| YOUR INSTRUCTIONS |
Print the lines below word for word, omitting the pictures.

(Data taken from a collection)
╔══
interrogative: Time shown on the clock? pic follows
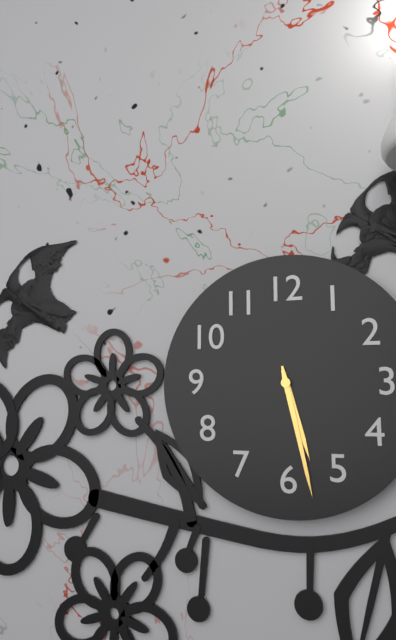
5:28
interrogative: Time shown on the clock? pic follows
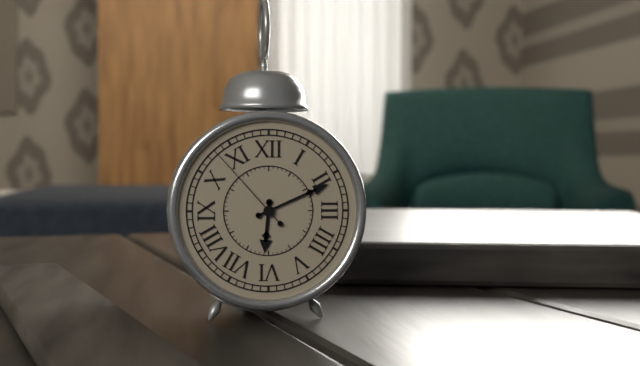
6:11:53
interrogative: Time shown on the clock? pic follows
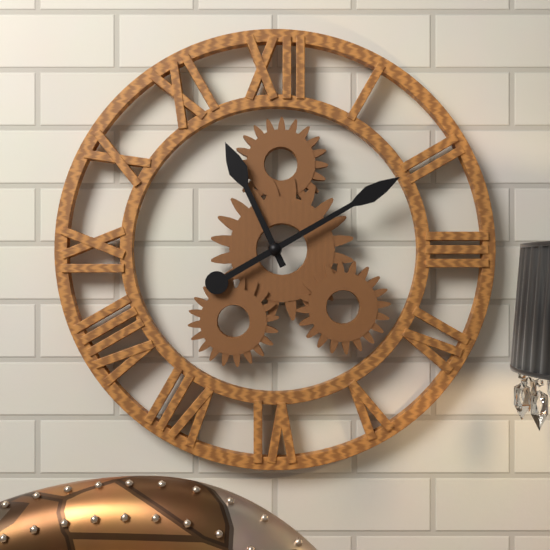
11:10
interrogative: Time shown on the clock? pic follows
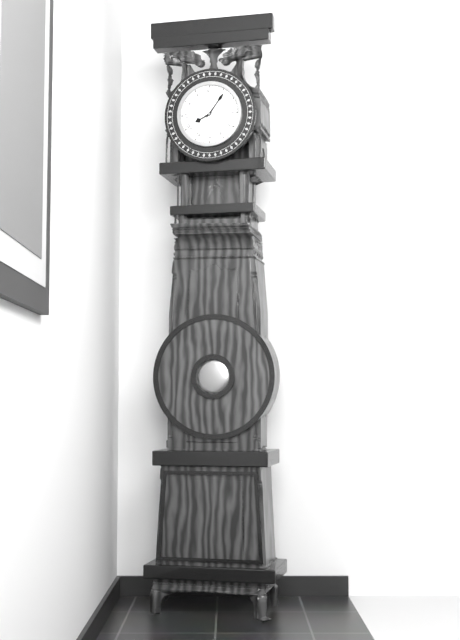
8:06
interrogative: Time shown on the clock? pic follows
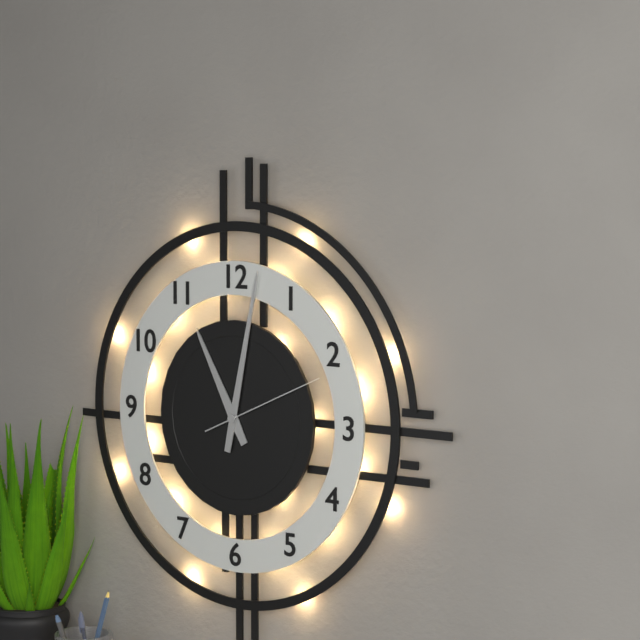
11:02:11
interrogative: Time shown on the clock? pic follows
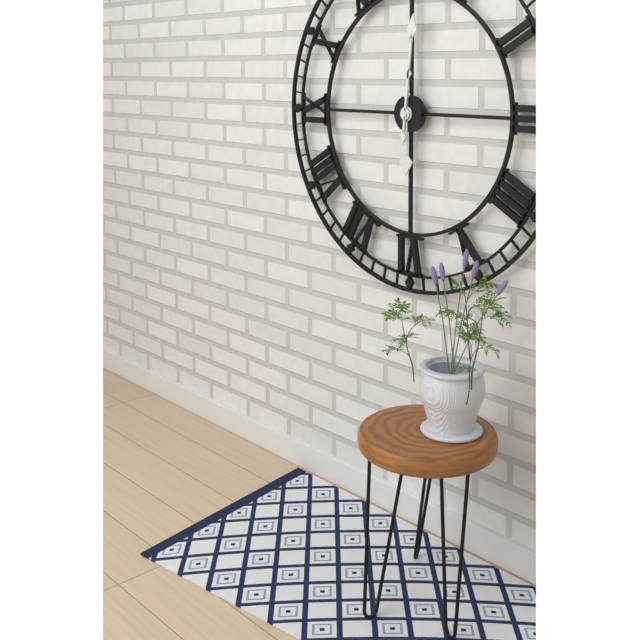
6:01
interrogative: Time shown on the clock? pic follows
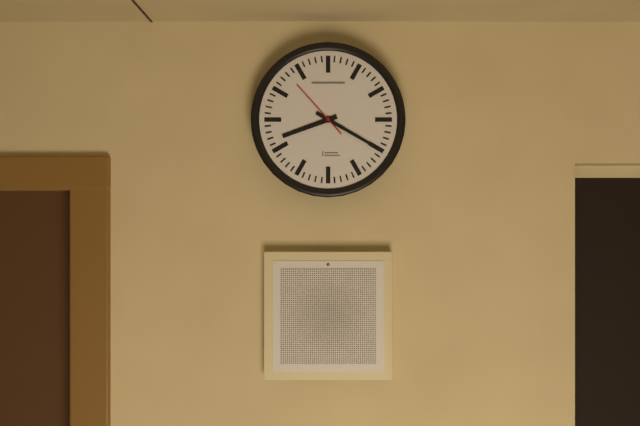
8:20:53
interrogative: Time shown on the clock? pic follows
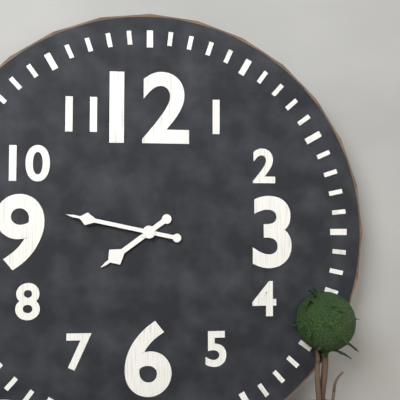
7:47
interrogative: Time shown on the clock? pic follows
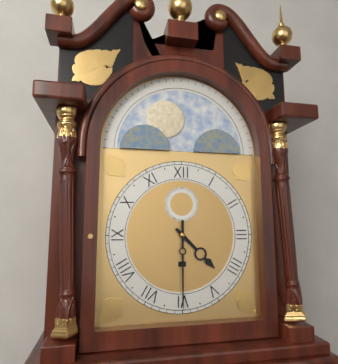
4:30
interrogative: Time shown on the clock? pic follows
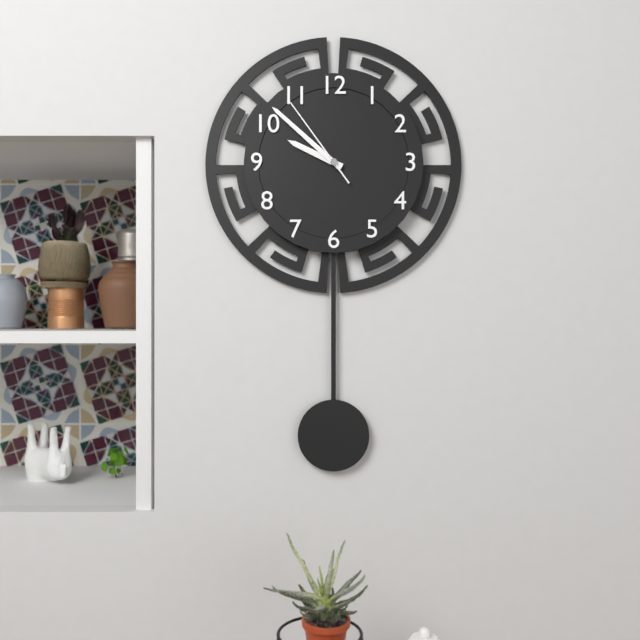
9:52:54
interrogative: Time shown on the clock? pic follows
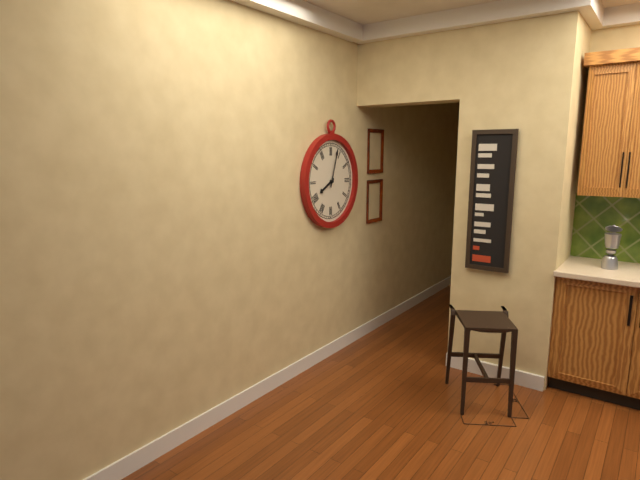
8:03
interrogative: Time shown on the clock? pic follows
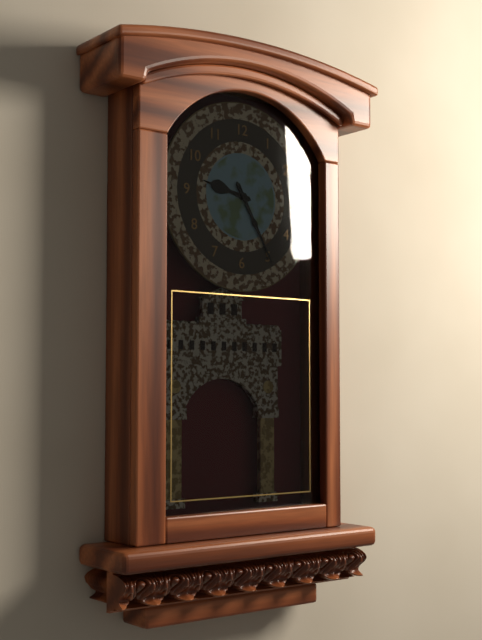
9:25
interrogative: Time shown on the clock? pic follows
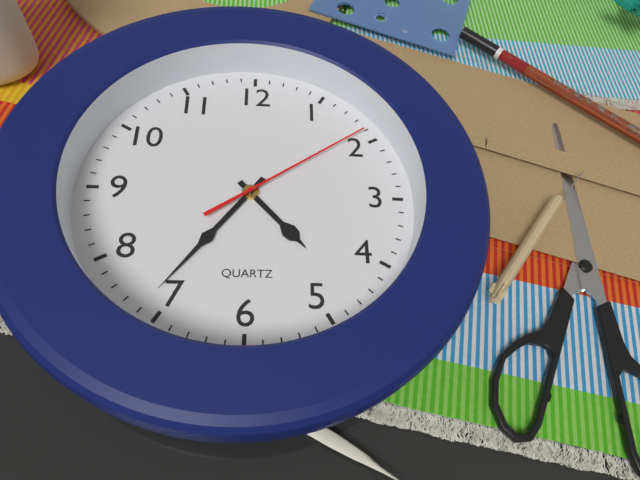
4:36:09
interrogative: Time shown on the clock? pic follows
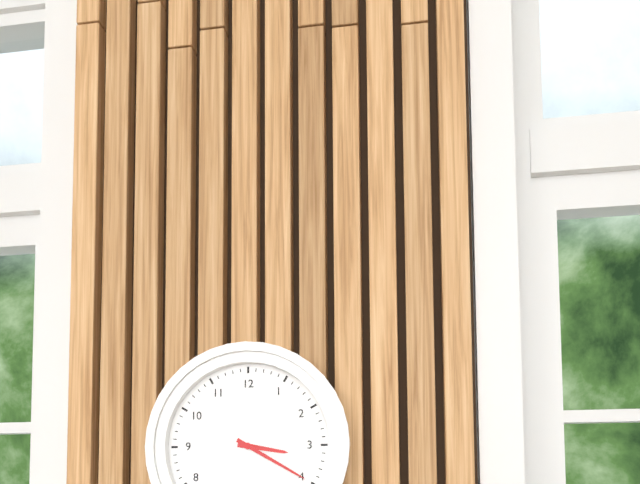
3:20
╚══
| TASK SOLUTION |
interrogative: Time shown on the clock? pic follows
5:28
interrogative: Time shown on the clock? pic follows
6:11:53
interrogative: Time shown on the clock? pic follows
11:10
interrogative: Time shown on the clock? pic follows
8:06
interrogative: Time shown on the clock? pic follows
11:02:11
interrogative: Time shown on the clock? pic follows
6:01
interrogative: Time shown on the clock? pic follows
8:20:53
interrogative: Time shown on the clock? pic follows
7:47
interrogative: Time shown on the clock? pic follows
4:30
interrogative: Time shown on the clock? pic follows
9:52:54
interrogative: Time shown on the clock? pic follows
8:03
interrogative: Time shown on the clock? pic follows
9:25
interrogative: Time shown on the clock? pic follows
4:36:09
interrogative: Time shown on the clock? pic follows
3:20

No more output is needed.